New Comics: The Punisher

Fuck me, it’s Frank Castle.

A few days after Marvel announced that Jon Bernthal would be reprising his role as The Punisher in a new Netflix series, Frank makes his All New All Different Marvel debut in the pages of Becky Cloonan and Steve Dillon’s The Punisher #1. He gets right to work doing what he does best, killing fools and blowing shit up. And he does it without saying a single damn word.

Becky Cloonan is a badass. Already well known for her artwork, collaborating on books like Demo with Brian Wood and American Virgin with Steven Seagle, this time she gets bloody with the typewriter (I like to imagine her scripting this book on a cranky Smith Corona, filling up an ashtray and smashing down on the carriage release with the bottom of her whiskey glass). She’s got Frank chasing the distributors of a dangerous new street drug, while the DEA tries to keep above the tide of dropping bad guy bodies.

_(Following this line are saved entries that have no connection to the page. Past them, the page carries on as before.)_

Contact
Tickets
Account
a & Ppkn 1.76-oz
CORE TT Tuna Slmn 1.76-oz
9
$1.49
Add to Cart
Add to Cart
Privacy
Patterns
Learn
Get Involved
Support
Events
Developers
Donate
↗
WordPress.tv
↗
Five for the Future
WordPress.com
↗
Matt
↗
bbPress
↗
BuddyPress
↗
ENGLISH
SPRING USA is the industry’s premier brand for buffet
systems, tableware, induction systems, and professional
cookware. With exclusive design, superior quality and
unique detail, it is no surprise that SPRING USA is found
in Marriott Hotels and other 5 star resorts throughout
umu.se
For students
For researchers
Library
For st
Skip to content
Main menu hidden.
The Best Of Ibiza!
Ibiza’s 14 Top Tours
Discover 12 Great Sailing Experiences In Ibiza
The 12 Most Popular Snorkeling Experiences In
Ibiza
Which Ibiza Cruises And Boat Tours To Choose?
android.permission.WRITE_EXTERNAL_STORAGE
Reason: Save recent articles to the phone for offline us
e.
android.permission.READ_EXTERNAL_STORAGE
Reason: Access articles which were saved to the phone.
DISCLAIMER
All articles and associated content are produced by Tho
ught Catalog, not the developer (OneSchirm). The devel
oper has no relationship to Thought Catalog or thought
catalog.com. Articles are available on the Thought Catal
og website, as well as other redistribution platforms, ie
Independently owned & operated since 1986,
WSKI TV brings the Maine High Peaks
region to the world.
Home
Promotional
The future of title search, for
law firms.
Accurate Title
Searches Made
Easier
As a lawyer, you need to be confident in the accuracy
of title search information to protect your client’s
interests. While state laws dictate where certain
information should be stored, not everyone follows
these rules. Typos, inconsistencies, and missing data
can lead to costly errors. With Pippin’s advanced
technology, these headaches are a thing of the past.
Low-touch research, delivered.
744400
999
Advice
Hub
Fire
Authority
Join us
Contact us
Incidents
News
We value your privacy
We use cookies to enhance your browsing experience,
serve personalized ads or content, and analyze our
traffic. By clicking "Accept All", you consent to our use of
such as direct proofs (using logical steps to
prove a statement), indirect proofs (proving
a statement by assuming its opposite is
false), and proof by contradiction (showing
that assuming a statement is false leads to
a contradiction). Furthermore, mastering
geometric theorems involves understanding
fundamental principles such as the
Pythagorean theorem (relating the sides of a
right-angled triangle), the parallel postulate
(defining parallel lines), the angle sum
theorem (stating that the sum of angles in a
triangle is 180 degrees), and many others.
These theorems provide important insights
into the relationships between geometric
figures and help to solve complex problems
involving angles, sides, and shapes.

The DD/Punisher Infinite comic gets a physical re-package
The DD/Punisher Infinite comic gets a physical re-package

Steve Dillon is a professional. You loved his brutal realism on Vertigo books like Hellblazer and Preacher, and you were happy to see him dip his toes into Marvel’s capes-n-tights pool over the last decade. Then you were thrilled when he teamed up with Jason Aaron on The Punisher. He hasn’t half-assed a spray pattern since, and there will be plenty of eyes rolling back into victims’ skulls. Nobody does it better.